Umbilical cord blood (UCB) provides a rich source of stem cells for transplantation after myeloablative therapy. One major disadvantage of UCB transplantation is delayed platelet engraftment. We propose to hasten platelet engraftment by expanding the number of megakaryocyte (MK) precursors (CD34/CD41 cells) through cytokine stimulation within a closed, pre-clinical liquid culture system. Clinical engraftment data suggest a 5- to 10-fold increase in MK precursors in a UCB unit can accelerate platelet engraftment, so this was our goal.

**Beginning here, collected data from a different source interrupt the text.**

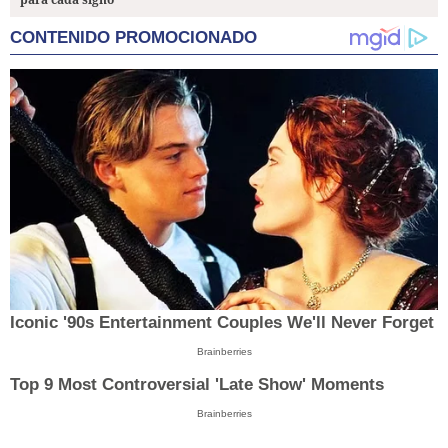
CONTENIDO PROMOCIONADO
Iconic '90s Entertainment Couples We'll Never Forget
Brainberries
Top 9 Most Controversial 'Late Show' Moments
Brainberries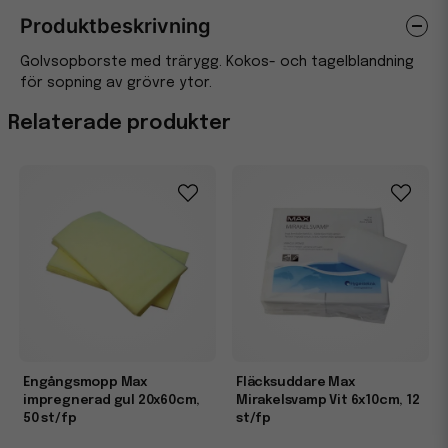
Produktbeskrivning
Golvsopborste med trärygg. Kokos- och tagelblandning
för sopning av grövre ytor.
Relaterade produkter
Engångsmopp Max
Fläcksuddare Max
impregnerad gul 20x60cm,
Mirakelsvamp Vit 6x10cm, 12
50 st/fp
st/fp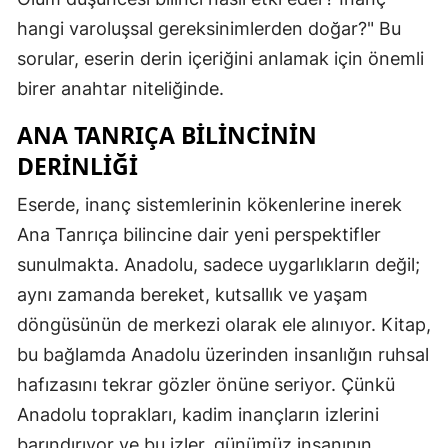
hangi varoluşsal gereksinimlerden doğar?" Bu
sorular, eserin derin içeriğini anlamak için önemli
birer anahtar niteliğinde.
ANA TANRIÇA BILINCININ
DERINLIĞI
Eserde, inanç sistemlerinin kökenlerine inerek
Ana Tanrıça bilincine dair yeni perspektifler
sunulmakta. Anadolu, sadece uygarlıkların değil;
aynı zamanda bereket, kutsallık ve yaşam
döngüsünün de merkezi olarak ele alınıyor. Kitap,
bu bağlamda Anadolu üzerinden insanlığın ruhsal
hafızasını tekrar gözler önüne seriyor. Çünkü
Anadolu toprakları, kadim inançların izlerini
barındırıyor ve bu izler, günümüz insanının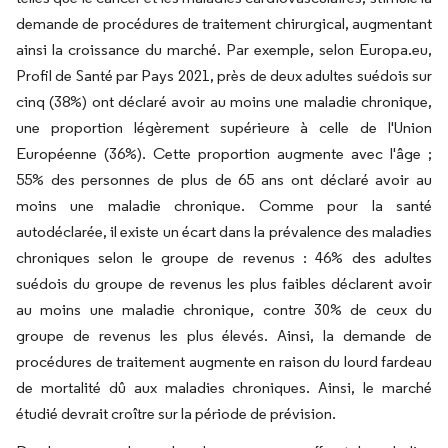
demande de procédures de traitement chirurgical, augmentant
ainsi la croissance du marché. Par exemple, selon Europa.eu,
Profil de Santé par Pays 2021, près de deux adultes suédois sur
cinq (38%) ont déclaré avoir au moins une maladie chronique,
une proportion légèrement supérieure à celle de l'Union
Européenne (36%). Cette proportion augmente avec l'âge ;
55% des personnes de plus de 65 ans ont déclaré avoir au
moins une maladie chronique. Comme pour la santé
autodéclarée, il existe un écart dans la prévalence des maladies
chroniques selon le groupe de revenus : 46% des adultes
suédois du groupe de revenus les plus faibles déclarent avoir
au moins une maladie chronique, contre 30% de ceux du
groupe de revenus les plus élevés. Ainsi, la demande de
procédures de traitement augmente en raison du lourd fardeau
de mortalité dû aux maladies chroniques. Ainsi, le marché
étudié devrait croître sur la période de prévision.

Thirteen UCB samples from full-term births were Ficoll-separated and frozen for subsequent use. On thawing, the mononuclear cell population was positively selected for CD34+ expression. The cells were cultured in gas-permeable Teflon-coated bags in serum-free medium containing the following cytokines: recombinant human interleukin-3, recombinant human Flt3 ligand, recombinant human stem cell factor, and recombinant human thrombopoietin. MK lineage cell expansion was assessed using mononuclear cell count and flow cytometry (CD34/41, CD41, CD34/61, and CD61 expression) on days 7, 11, and 14.
Optimal expansion of CD34/41 and CD41 cells was observed at day 11, with a median 6-fold and 33-fold increase in the starting cell doses, respectively. CD34/61 and CD61 cell expansion at day 11 was 7-fold and 14-fold, respectively.